Human Psychopharmacology: Clinical and Translational
This section comprises studies addressing the broad intersection of drugs and psychiatric illness. This includes not only clinical trials and studies of drug usage and metabolism, drug surveillance, and pharmacoepidemiology, but also work utilizing the entire range of clinically relevant methodologies, including neuroimaging, pharmacogenetics, cognitive science, biomarkers, and others. Work directed toward the translation of preclinical to clinical knowledge is especially encouraged. The key feature of submissions to this section is that they involve a focus on clinical aspects.
Preclinical psychopharmacology: Behavioral and Neural
This section considers reports on the effects of compounds with defined chemical structures on any aspect of behavior, in particular when correlated with neurochemical effects, in species other than humans. Manuscripts containing neuroscientific techniques in combination with behavior are welcome. We encourage reports of studies that provide insight into the mechanisms of drug action, at the behavioral and molecular levels.

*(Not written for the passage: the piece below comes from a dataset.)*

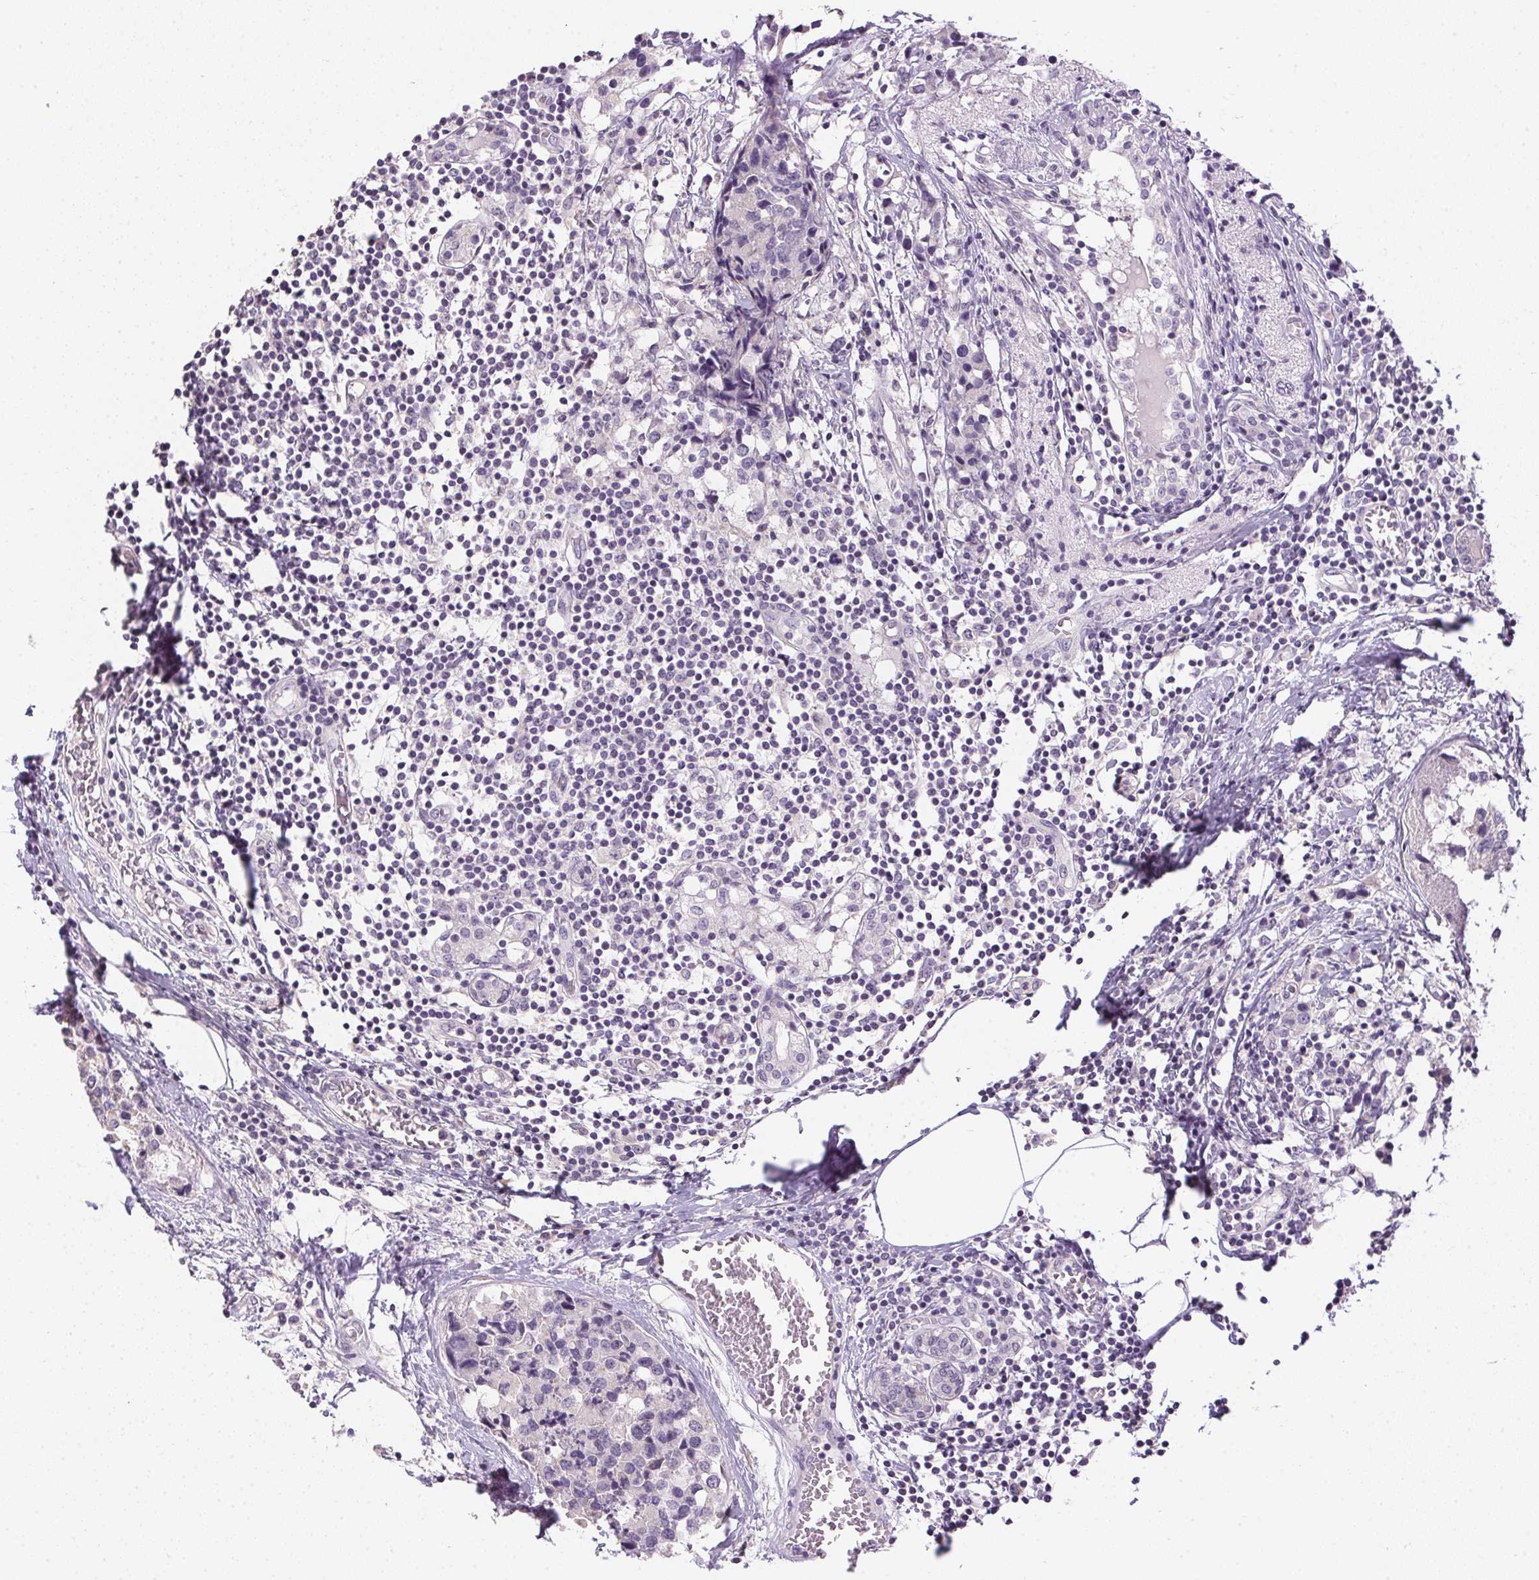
{"staining": {"intensity": "negative", "quantity": "none", "location": "none"}, "tissue": "breast cancer", "cell_type": "Tumor cells", "image_type": "cancer", "snomed": [{"axis": "morphology", "description": "Lobular carcinoma"}, {"axis": "topography", "description": "Breast"}], "caption": "Immunohistochemistry photomicrograph of neoplastic tissue: lobular carcinoma (breast) stained with DAB (3,3'-diaminobenzidine) displays no significant protein staining in tumor cells.", "gene": "SPACA9", "patient": {"sex": "female", "age": 59}}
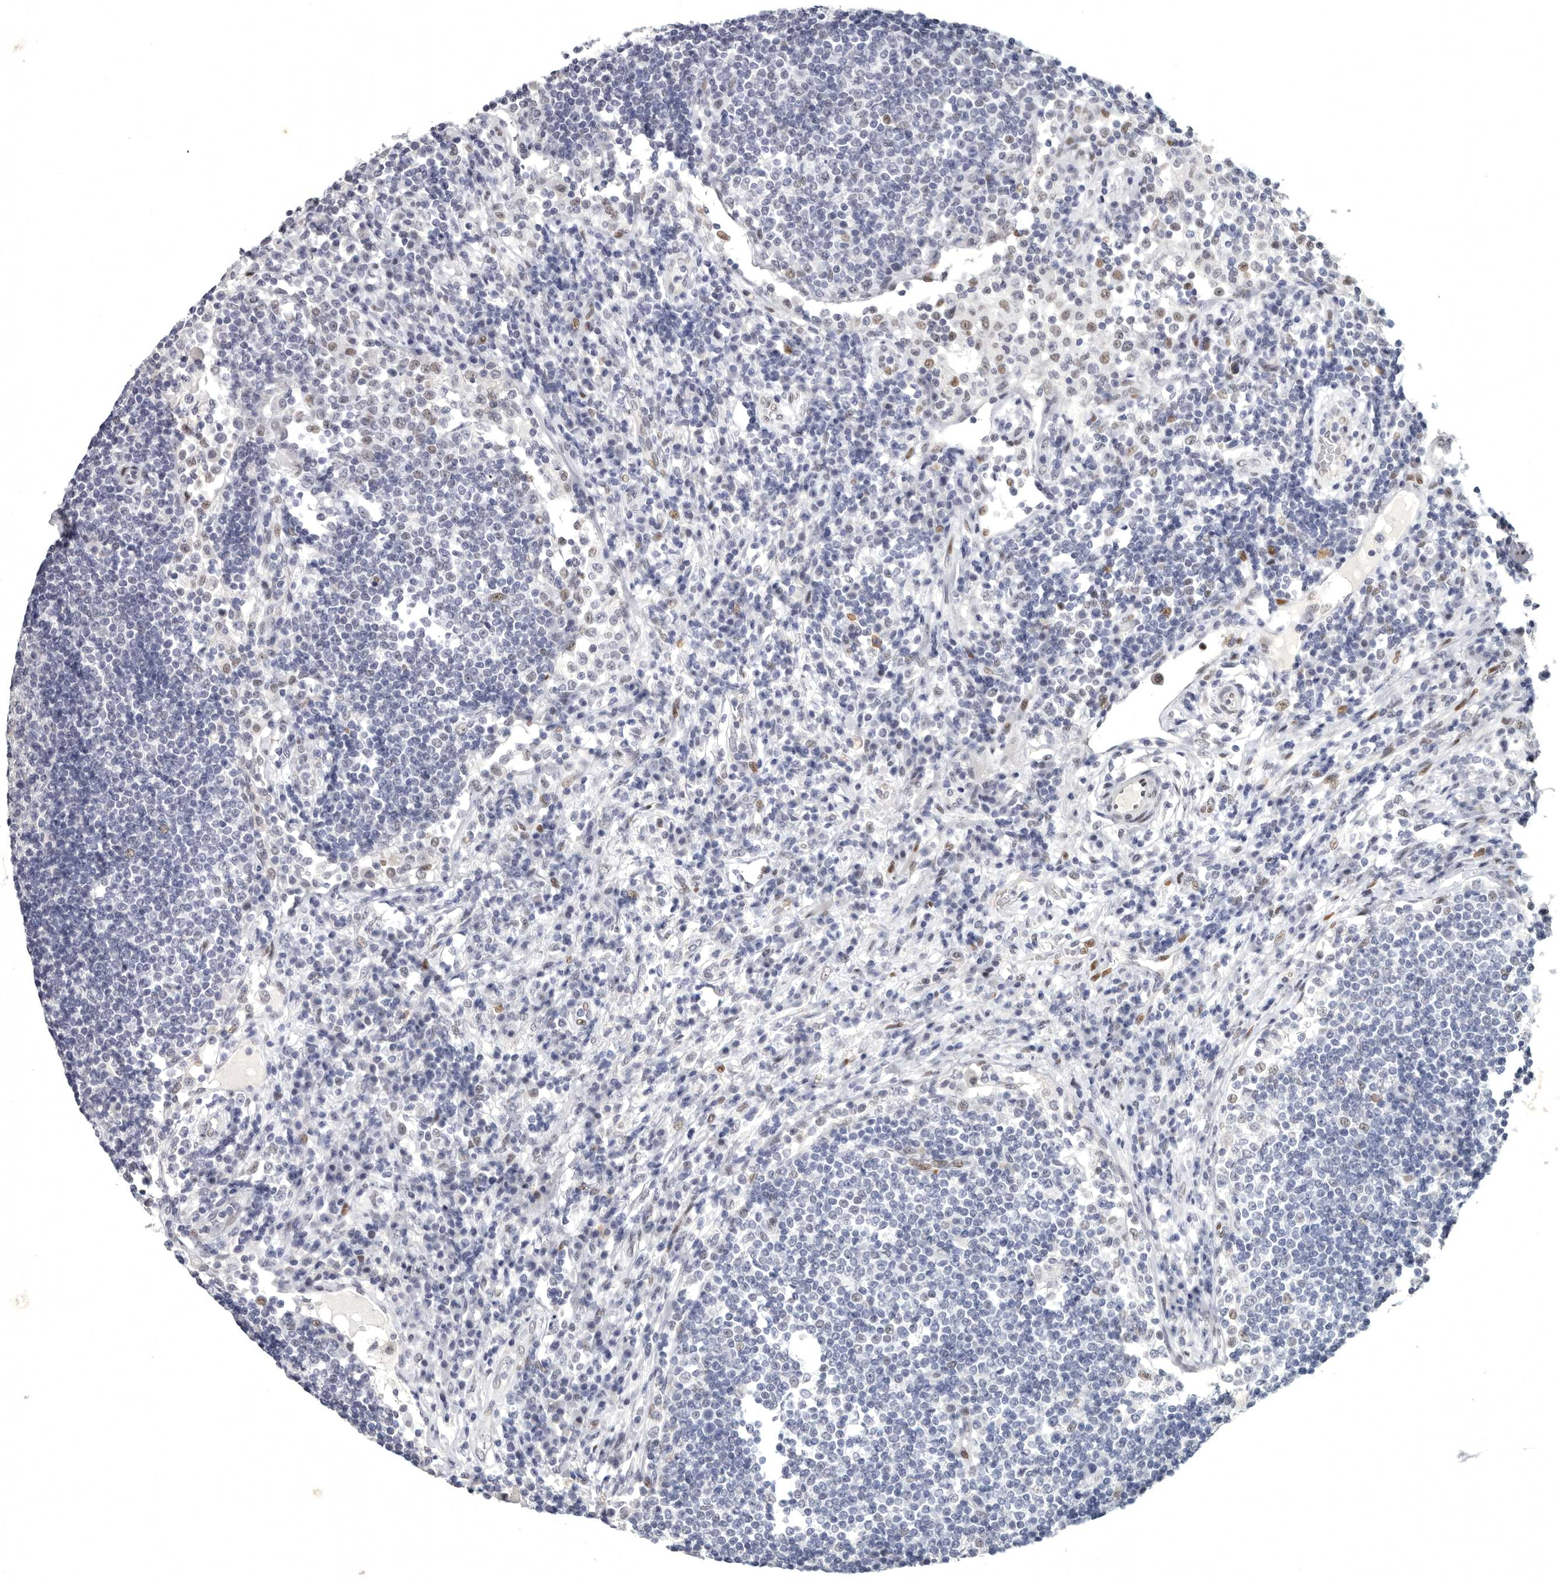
{"staining": {"intensity": "negative", "quantity": "none", "location": "none"}, "tissue": "lymph node", "cell_type": "Germinal center cells", "image_type": "normal", "snomed": [{"axis": "morphology", "description": "Normal tissue, NOS"}, {"axis": "topography", "description": "Lymph node"}], "caption": "Immunohistochemistry (IHC) micrograph of normal human lymph node stained for a protein (brown), which demonstrates no expression in germinal center cells.", "gene": "WRAP73", "patient": {"sex": "female", "age": 53}}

Preclinical Psychopharmacology: Translational
This section considers manuscripts that enhance the confidence in a central mechanism that could be of therapeutic value for psychiatric or neurological patients, using disease-relevant preclinical models and tests, or that report on preclinical manipulations and challenges that have the potential to be translated to the clinic. Studies aiming at the refinement of preclinical models based upon clinical findings (back-translation) will also be considered. The journal particularly encourages submissions that integrate measures of target tissue exposure, activity on the molecular target and/or modulation of the targeted biochemical pathways.
Preclinical Psychopharmacology: Molecular, Genetic and Epigenetic
This section focuses on the molecular and cellular actions of neuropharmacological agents / drugs, and the identification / validation of drug targets affecting the CNS in health and disease. We particularly encourage studies that provide insight into the mechanisms of drug action at the molecular level. Manuscripts containing evidence for genetic or epigenetic effects on neurochemistry or behavior are welcome.